Its easy to fool yourself, like yea I’m doing fine, or lie to yourself and be like yea, 5 hours of sleep is plenty of sleep for me. So if you have something objective telling you (she showed me an app she uses), like, no you only slept this much last night, that was dumb. THAT’S helpful.
I am a person who needs more than average amount of sleep to function, like some people are good on 6 hours a night; I am not one of those people, but I’ve also recognized that, so sometimes I have to say no i cant go out tonight, like, rain check, next time I’ll go out, but tonight I need to take care of myself.
I try to journal because if I just go go go go go, I don’t have time to process all the things that are happening, and when its things that involve my relationships with other people, I want to work through everything in my head, and so physically writing it down forces me to actually think about it, because if I just do it mentally, its like, okay THAT’S done, even if I didn’t actually work on myself…
I found out in High school that if I wanted to keep doing all the things I was doing -(like not die of not sleeping)- if i wanted to keep that level of involvement, I had to maximize my efficiency. Its such a nerdy thing, it sounds so dumb, but choosing if I want to be able to be apart of this organization, if I want to work on this show, I need to not watch Netflix. I need to not be on my phone that dead time between classes; I need to be working on my stats homework instead of just sitting there on my phone until the professor shows up.
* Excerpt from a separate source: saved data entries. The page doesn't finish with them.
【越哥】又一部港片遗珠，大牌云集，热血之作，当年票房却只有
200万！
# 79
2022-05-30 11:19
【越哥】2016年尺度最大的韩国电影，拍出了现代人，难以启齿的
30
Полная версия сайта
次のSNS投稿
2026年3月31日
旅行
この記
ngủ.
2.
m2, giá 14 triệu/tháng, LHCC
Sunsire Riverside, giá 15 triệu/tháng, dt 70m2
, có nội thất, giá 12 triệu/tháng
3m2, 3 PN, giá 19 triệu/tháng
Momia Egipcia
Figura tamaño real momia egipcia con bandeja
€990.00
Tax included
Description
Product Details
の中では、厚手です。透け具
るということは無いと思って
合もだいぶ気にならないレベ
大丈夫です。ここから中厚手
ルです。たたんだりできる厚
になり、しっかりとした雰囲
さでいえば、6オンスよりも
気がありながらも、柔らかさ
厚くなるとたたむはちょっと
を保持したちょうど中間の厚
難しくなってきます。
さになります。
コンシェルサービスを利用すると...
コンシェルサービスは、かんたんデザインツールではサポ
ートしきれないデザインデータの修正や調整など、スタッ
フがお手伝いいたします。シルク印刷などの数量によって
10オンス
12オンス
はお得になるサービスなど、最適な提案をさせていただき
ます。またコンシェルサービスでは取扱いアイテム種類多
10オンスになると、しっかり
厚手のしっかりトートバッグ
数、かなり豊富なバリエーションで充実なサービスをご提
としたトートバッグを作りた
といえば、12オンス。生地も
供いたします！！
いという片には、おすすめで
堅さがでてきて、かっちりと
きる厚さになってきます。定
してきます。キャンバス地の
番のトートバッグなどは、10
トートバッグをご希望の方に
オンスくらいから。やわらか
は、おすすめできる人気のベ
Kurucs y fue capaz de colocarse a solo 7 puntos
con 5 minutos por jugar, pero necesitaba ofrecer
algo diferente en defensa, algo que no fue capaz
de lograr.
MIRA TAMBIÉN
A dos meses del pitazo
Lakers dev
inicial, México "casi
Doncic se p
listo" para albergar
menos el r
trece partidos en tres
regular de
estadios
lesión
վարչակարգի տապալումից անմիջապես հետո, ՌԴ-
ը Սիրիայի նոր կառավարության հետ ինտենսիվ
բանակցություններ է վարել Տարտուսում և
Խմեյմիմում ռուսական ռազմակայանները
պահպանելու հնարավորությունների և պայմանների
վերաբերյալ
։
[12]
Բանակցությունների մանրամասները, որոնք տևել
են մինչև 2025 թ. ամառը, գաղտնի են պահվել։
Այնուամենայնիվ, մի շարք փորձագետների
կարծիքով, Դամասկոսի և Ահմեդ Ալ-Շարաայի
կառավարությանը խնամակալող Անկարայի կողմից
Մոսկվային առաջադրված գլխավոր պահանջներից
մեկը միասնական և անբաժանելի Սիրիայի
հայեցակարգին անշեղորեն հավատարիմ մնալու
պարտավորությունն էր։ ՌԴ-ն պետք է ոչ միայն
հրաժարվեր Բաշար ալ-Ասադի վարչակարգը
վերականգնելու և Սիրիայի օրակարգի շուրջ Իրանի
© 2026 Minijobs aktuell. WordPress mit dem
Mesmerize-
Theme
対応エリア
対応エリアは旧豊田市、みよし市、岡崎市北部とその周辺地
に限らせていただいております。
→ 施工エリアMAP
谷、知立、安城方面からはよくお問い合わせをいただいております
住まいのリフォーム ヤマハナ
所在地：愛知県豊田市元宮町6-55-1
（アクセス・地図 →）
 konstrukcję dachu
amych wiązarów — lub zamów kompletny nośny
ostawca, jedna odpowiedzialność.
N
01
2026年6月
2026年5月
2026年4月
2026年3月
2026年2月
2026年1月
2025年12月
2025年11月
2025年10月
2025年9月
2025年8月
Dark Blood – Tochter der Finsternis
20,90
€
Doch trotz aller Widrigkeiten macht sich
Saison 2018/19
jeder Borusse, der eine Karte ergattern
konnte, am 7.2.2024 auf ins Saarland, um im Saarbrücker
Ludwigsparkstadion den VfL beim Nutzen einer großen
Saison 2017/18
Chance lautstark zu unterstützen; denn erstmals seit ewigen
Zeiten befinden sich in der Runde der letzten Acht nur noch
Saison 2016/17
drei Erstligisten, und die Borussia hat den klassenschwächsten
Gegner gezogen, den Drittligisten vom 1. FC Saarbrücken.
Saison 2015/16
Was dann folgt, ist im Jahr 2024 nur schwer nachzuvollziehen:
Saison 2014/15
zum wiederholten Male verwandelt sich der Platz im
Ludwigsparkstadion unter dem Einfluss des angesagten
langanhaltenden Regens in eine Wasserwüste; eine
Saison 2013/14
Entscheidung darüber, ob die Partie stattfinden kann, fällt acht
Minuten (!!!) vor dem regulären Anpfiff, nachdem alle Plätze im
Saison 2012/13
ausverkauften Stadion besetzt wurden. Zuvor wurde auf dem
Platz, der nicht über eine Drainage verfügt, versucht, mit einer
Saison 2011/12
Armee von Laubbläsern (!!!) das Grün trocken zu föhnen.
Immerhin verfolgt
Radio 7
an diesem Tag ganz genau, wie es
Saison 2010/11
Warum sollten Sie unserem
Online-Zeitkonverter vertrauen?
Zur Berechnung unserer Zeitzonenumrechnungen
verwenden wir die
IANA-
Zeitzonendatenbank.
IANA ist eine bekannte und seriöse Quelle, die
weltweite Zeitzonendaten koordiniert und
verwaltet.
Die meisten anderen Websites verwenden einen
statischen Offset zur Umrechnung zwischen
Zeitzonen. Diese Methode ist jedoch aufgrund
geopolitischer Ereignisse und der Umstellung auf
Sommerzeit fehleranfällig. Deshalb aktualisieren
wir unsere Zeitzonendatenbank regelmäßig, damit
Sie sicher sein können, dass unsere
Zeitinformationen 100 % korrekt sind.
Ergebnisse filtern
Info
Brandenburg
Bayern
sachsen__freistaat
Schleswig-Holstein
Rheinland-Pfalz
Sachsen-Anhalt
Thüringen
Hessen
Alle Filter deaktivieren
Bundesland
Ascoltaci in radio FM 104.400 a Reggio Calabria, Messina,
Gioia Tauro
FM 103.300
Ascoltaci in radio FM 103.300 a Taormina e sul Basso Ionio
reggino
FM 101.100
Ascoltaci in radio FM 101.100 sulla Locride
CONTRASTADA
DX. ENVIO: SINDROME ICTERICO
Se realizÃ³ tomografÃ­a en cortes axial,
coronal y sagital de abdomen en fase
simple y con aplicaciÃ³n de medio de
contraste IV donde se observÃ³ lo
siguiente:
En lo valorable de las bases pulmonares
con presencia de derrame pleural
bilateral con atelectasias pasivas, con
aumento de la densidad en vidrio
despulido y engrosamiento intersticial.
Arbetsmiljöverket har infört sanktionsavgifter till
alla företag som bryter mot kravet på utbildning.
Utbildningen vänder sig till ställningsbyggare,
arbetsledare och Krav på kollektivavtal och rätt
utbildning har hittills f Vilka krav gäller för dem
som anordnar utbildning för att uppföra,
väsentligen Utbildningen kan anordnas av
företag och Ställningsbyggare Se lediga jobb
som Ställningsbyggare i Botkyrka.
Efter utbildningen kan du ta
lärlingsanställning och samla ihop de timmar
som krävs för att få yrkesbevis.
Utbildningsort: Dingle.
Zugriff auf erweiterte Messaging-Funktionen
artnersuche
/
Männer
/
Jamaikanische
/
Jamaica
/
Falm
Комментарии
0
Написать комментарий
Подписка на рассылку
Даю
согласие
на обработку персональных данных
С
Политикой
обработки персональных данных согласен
I’d like to think I’m pretty self aware… we’re in this time of transition, becoming real adults. (I’m) working on that process of being more responsible and taking care of myself.
I’m also optimistic to a fault, so sometimes I’m like yea, yea I can do 4 things in 1 evening, and I get to the first one, and I’m like I’m going to go home, and do my homework as soon as possible and go to sleep. This GBM for something isn’t… i can prioritize something else, I can prioritize my own health.
Her final message
“I believe in everybody. I believe in you you can do it.”